In 2009, Baluchi ran from Los Angeles to New York City again, and now he’s training and planning for his ultimate trip — a run that will traverse every country on the planet — a lifelong dream that even his supporters say probably is out of anyone’s reach.
“Reza doesn’t listen to anyone,” Hyslop said. “He has these outsized ambitions that he sets his mind to. He’s a success above and beyond anyone’s expectations. It’s almost biblical. But you gotta be a little crazy to undertake such an endeavor, right?”
Nowadays the 40-year-old Baluchi lives in a tent, and spends his days training in Death Valley, California. In February 2013, he plans to begin his next run for peace in Jerusalem — the trip that will take him back to where it all started.
Baluchi, idealistic to the extreme, admits there is a real danger returning to his home country.

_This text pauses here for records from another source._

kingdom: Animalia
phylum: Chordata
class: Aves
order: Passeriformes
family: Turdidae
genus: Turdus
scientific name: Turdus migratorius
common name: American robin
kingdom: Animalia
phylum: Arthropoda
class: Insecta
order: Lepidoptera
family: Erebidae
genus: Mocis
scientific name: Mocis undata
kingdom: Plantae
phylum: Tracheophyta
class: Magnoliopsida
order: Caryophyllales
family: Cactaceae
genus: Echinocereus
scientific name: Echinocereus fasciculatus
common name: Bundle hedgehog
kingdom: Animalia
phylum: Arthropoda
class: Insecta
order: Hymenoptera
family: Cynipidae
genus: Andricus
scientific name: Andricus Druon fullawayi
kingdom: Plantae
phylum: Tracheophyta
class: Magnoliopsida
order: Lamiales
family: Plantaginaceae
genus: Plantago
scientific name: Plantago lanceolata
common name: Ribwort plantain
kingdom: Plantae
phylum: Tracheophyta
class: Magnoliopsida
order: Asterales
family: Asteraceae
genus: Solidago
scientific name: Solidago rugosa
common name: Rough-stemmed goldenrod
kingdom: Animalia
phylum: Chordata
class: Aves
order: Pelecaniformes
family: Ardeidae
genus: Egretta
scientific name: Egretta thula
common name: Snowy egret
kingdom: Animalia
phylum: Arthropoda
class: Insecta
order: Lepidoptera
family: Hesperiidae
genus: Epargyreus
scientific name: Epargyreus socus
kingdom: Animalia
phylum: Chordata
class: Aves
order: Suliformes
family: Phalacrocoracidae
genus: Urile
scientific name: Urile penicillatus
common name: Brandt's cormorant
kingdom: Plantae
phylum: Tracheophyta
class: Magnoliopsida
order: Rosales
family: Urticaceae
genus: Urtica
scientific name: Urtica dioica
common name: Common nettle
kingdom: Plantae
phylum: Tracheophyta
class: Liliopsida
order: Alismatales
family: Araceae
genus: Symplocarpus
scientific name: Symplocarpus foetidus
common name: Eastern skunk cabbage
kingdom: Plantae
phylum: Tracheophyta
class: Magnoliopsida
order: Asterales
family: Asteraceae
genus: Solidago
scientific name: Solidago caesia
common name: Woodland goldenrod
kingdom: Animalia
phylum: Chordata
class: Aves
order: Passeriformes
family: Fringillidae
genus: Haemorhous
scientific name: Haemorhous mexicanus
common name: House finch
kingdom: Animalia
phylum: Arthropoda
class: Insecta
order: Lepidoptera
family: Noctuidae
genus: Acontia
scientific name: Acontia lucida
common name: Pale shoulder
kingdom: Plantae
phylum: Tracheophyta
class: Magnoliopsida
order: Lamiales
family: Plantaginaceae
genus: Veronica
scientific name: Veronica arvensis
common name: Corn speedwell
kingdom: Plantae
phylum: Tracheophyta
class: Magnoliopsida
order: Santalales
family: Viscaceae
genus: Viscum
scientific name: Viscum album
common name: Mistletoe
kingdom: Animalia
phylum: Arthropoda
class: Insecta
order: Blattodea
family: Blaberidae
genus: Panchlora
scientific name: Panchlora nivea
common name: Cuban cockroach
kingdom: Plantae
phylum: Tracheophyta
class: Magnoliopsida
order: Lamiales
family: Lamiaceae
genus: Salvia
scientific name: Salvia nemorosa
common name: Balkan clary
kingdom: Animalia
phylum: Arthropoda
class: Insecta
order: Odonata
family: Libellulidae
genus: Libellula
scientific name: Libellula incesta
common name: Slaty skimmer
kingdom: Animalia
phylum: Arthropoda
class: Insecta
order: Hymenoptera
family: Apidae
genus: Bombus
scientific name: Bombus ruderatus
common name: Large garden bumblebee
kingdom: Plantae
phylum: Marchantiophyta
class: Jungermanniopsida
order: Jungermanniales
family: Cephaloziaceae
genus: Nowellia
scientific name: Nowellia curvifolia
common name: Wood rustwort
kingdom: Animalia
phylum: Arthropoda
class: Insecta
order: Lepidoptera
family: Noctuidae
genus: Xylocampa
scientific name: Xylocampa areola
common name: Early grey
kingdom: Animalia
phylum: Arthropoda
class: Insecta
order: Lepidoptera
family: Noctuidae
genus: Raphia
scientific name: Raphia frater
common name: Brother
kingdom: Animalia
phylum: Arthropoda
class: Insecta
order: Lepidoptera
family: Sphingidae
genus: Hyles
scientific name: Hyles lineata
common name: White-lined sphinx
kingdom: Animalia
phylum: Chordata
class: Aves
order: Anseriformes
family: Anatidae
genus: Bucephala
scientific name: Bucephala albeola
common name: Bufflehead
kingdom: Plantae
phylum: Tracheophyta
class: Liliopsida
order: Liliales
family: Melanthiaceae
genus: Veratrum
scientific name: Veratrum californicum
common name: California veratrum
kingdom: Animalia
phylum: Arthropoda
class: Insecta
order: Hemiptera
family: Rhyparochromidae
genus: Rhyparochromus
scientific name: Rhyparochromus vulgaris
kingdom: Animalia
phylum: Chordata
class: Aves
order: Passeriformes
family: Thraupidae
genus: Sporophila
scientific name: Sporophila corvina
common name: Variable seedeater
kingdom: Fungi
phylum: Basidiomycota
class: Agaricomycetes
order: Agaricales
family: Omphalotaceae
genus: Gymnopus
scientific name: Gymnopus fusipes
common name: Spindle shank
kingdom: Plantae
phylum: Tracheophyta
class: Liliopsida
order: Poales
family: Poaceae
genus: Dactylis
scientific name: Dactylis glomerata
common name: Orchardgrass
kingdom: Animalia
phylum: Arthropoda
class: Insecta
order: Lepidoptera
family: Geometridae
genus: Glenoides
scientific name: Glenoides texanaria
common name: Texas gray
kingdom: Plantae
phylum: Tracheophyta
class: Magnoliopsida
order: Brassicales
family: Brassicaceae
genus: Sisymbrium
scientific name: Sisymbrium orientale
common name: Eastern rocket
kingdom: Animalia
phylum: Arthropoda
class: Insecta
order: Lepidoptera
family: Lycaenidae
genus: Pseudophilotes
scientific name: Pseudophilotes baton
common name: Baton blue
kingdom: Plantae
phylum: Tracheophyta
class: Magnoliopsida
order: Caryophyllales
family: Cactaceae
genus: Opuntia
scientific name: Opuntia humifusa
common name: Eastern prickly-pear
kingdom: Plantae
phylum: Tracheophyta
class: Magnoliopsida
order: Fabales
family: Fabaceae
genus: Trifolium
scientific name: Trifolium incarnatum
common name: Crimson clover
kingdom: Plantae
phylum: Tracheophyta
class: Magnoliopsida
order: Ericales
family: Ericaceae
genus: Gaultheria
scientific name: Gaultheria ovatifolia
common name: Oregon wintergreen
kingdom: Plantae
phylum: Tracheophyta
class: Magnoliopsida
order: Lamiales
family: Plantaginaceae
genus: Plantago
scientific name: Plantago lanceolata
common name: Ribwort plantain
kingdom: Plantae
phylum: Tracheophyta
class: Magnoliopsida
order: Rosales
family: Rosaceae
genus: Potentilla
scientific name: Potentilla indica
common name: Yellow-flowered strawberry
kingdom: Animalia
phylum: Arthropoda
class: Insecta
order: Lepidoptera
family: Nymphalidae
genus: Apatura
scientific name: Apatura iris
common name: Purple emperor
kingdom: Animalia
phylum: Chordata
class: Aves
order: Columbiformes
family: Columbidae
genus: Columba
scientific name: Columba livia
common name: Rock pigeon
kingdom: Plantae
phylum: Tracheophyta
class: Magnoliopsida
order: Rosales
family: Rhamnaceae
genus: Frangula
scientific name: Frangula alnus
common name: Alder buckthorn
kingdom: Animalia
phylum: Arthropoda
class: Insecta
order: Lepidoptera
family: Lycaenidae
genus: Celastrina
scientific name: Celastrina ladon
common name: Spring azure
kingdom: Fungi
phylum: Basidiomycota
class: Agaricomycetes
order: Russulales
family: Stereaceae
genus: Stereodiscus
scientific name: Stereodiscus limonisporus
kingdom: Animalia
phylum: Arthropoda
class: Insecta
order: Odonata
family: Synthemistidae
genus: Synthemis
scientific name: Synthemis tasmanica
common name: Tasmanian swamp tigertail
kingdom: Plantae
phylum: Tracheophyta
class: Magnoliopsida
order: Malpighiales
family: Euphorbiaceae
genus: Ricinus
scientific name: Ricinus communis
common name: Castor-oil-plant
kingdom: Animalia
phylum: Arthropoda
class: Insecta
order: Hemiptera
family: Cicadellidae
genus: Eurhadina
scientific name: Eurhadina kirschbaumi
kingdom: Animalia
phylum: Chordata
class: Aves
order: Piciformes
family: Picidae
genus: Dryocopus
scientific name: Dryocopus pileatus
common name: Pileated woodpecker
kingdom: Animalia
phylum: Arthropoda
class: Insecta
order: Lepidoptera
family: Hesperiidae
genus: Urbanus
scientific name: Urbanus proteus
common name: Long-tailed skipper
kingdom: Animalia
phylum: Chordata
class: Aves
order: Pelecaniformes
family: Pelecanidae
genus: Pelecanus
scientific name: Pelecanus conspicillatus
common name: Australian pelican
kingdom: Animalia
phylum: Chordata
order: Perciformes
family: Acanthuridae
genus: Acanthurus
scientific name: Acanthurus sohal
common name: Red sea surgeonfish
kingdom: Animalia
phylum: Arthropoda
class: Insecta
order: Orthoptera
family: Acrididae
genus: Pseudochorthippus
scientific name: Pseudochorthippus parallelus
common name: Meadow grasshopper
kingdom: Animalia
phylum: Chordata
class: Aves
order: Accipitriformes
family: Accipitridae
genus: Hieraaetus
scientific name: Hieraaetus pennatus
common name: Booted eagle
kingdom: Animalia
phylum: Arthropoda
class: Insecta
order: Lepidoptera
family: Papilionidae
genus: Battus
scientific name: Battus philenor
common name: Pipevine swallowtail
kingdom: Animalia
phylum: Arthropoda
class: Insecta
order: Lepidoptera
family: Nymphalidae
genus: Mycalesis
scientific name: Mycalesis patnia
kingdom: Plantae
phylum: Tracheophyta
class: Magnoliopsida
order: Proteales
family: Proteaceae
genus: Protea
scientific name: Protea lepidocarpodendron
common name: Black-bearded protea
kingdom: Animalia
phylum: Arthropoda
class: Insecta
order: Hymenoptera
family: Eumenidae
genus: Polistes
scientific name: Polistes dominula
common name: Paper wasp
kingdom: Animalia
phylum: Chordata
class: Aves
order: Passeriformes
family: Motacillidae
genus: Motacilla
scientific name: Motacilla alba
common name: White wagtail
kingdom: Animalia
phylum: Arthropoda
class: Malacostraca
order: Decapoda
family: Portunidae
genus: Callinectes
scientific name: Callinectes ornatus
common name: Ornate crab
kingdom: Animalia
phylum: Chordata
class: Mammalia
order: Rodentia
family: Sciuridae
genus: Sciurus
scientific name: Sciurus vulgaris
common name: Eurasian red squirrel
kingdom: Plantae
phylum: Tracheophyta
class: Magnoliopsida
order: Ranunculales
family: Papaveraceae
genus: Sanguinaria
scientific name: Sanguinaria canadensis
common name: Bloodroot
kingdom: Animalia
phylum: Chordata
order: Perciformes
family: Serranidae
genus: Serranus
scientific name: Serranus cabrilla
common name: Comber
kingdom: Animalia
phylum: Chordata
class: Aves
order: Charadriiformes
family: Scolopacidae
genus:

“I don’t know if I’ll be able to run freely through Iran. I fear that I might not make it, but I’d like to try and see my mother one last time,” he said.
“Who knows what the regime is going to do,” Hyslop added. “We don’t know how the government feels about him. He could end up a martyr if he’s not careful.”
Despite the risk, Baluchi says he refuses to be distracted from his goal.
“I always wanted to give children around the world hope that anything is possible,” he said.
“Until my heart stops beating, I’ll keep running for peace.”